Many millions of readers eventually came to regard Hemingway the way his friend did in 1918. He laid his modernist claim to American literature in his 20s, and by 30, with a collection of indelible short stories and two important and popular novels under his belt—The Sun Also Rises and A Farewell to Arms—his future and fame were assured. Even as he stumbled from time to time in subsequent books, even as he became a caricature of American manhood, he had built up enough reserve in those early years to remain in the public eye and on nearly everyone’s bookshelves.

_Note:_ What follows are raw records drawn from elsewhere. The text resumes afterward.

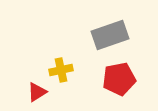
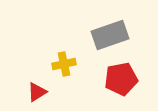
yellow cross: moved 3 px right, 6 px up
red pentagon: moved 2 px right
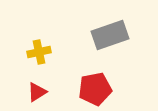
yellow cross: moved 25 px left, 12 px up
red pentagon: moved 26 px left, 10 px down
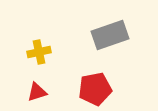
red triangle: rotated 15 degrees clockwise
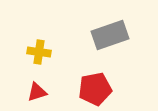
yellow cross: rotated 20 degrees clockwise
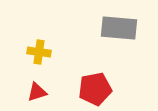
gray rectangle: moved 9 px right, 7 px up; rotated 24 degrees clockwise
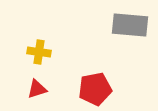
gray rectangle: moved 11 px right, 3 px up
red triangle: moved 3 px up
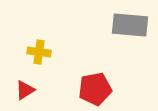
red triangle: moved 12 px left, 1 px down; rotated 15 degrees counterclockwise
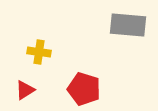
gray rectangle: moved 2 px left
red pentagon: moved 11 px left; rotated 28 degrees clockwise
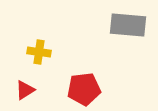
red pentagon: rotated 24 degrees counterclockwise
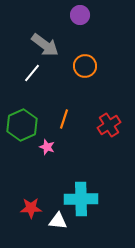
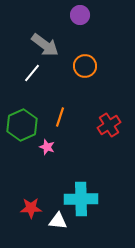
orange line: moved 4 px left, 2 px up
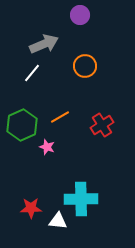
gray arrow: moved 1 px left, 1 px up; rotated 60 degrees counterclockwise
orange line: rotated 42 degrees clockwise
red cross: moved 7 px left
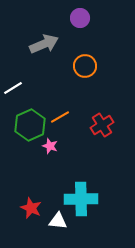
purple circle: moved 3 px down
white line: moved 19 px left, 15 px down; rotated 18 degrees clockwise
green hexagon: moved 8 px right
pink star: moved 3 px right, 1 px up
red star: rotated 25 degrees clockwise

Since his suicide in 1961, caused in no small part by the forced exile from his beloved Cuban home, Hemingway has gone through a series of posthumous reassessments. He withstood a bout of irrelevancy. The remaking of Hemingway’s image and legacy goes on to this day as my fellow scholars find endless new ways of reading and interpreting him and as his heirs methodically repackage his books with archival material that if nothing else will assure new copyrights and uninterrupted family income streams. It seems telling that my short book is one of perhaps a dozen new volumes by and about Hemingway that are appearing in 2017 alone. The Hemingway market is alive.

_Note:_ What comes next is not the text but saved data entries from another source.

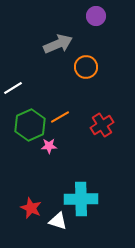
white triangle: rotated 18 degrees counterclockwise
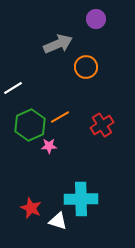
purple circle: moved 3 px down
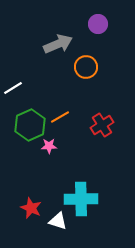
purple circle: moved 2 px right, 5 px down
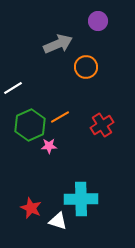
purple circle: moved 3 px up
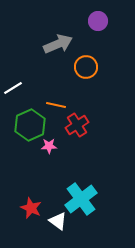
orange line: moved 4 px left, 12 px up; rotated 42 degrees clockwise
red cross: moved 25 px left
cyan cross: rotated 36 degrees counterclockwise
white triangle: rotated 18 degrees clockwise
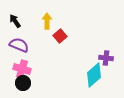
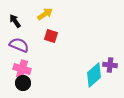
yellow arrow: moved 2 px left, 7 px up; rotated 56 degrees clockwise
red square: moved 9 px left; rotated 32 degrees counterclockwise
purple cross: moved 4 px right, 7 px down
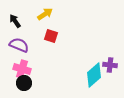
black circle: moved 1 px right
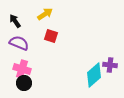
purple semicircle: moved 2 px up
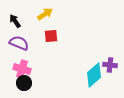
red square: rotated 24 degrees counterclockwise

We still read Hemingway today for many reasons. Or at least some of us do. On the morning I was finishing this piece, I happened to read a long travel essay by a young writer who recently experienced her initiation in the dangerously crowded streets of Pamplona, Spain, during the annual running of the bulls. She was attracted there not by Hemingway but by a personal urge to learn something about herself. She hadn’t even read Hemingway apparently, nor did she seem to want to. I’m OK with that. She might find him at some point in her life. After all, this was a young writer—her name was Ella Alexander—all of 19. Like Hemingway at about the same age, I think she might have a future.
Steve Paul’s book, Hemingway at Eighteen: The Pivotal Year That Launched an American Legend, will be published in October by Chicago Review Press.